» **What is needed**
Give back every record exactly, images excluded.

** Opening Source material block **

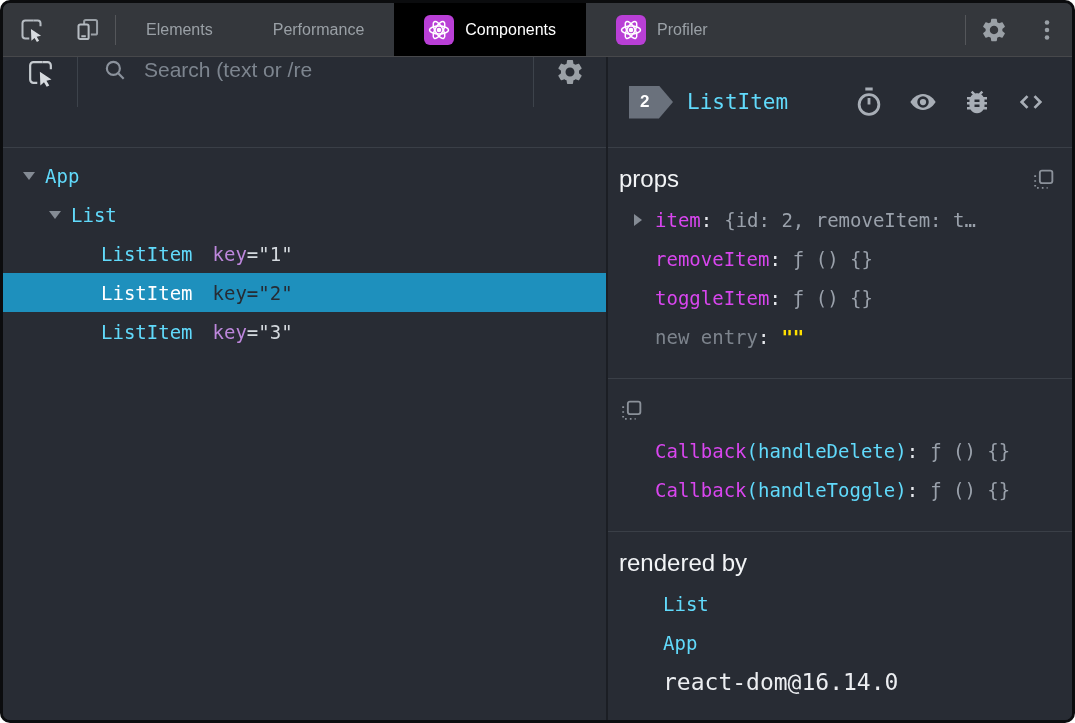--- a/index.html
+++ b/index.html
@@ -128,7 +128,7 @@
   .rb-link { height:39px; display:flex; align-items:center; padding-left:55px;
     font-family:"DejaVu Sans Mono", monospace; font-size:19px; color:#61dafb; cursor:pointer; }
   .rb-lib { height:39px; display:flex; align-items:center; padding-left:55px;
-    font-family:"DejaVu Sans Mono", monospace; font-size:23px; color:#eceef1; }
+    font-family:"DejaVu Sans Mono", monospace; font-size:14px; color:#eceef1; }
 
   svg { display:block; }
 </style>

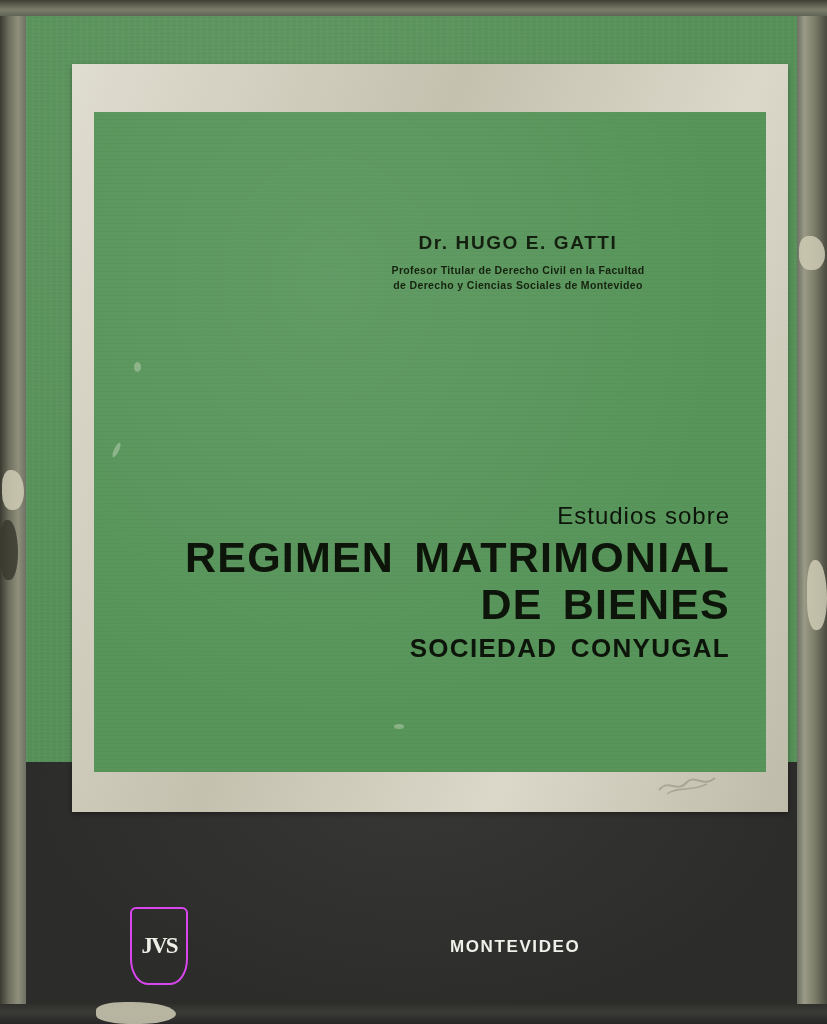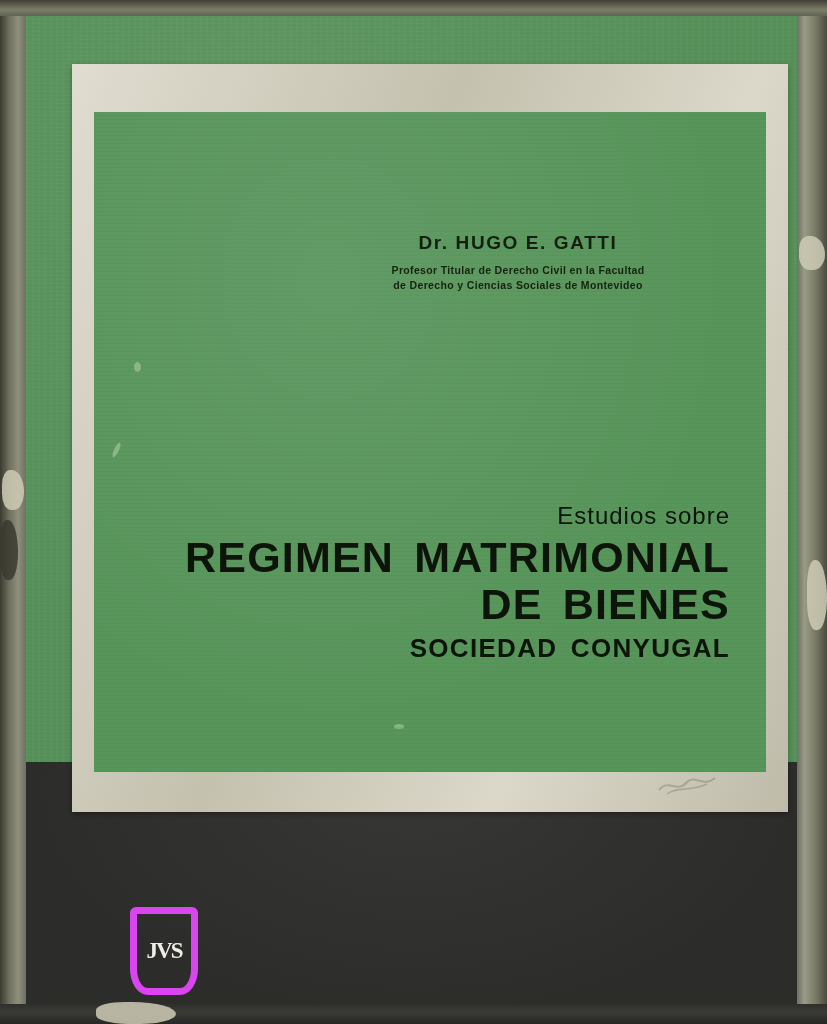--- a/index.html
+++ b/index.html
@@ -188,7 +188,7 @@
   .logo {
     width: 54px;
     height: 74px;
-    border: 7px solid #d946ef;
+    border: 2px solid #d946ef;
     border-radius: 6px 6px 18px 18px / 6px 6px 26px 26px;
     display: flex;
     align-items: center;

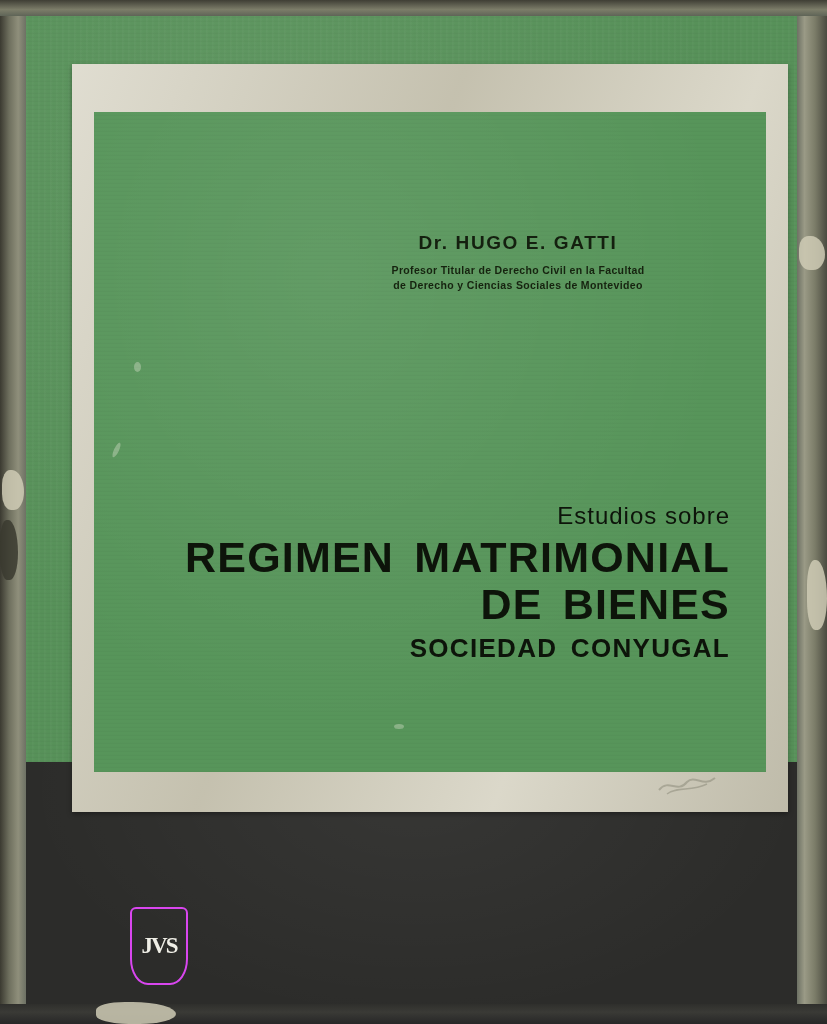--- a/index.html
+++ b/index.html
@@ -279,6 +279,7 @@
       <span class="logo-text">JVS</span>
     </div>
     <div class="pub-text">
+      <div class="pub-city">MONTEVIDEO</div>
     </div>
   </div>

** Closing Source material block **

» **Output of the task**
--- a/index.html
+++ b/index.html
@@ -128,7 +128,7 @@
   .rb-link { height:39px; display:flex; align-items:center; padding-left:55px;
     font-family:"DejaVu Sans Mono", monospace; font-size:19px; color:#61dafb; cursor:pointer; }
   .rb-lib { height:39px; display:flex; align-items:center; padding-left:55px;
-    font-family:"DejaVu Sans Mono", monospace; font-size:23px; color:#eceef1; }
+    font-family:"DejaVu Sans Mono", monospace; font-size:14px; color:#eceef1; }
 
   svg { display:block; }
 </style>

--- a/index.html
+++ b/index.html
@@ -188,7 +188,7 @@
   .logo {
     width: 54px;
     height: 74px;
-    border: 7px solid #d946ef;
+    border: 2px solid #d946ef;
     border-radius: 6px 6px 18px 18px / 6px 6px 26px 26px;
     display: flex;
     align-items: center;

--- a/index.html
+++ b/index.html
@@ -279,6 +279,7 @@
       <span class="logo-text">JVS</span>
     </div>
     <div class="pub-text">
+      <div class="pub-city">MONTEVIDEO</div>
     </div>
   </div>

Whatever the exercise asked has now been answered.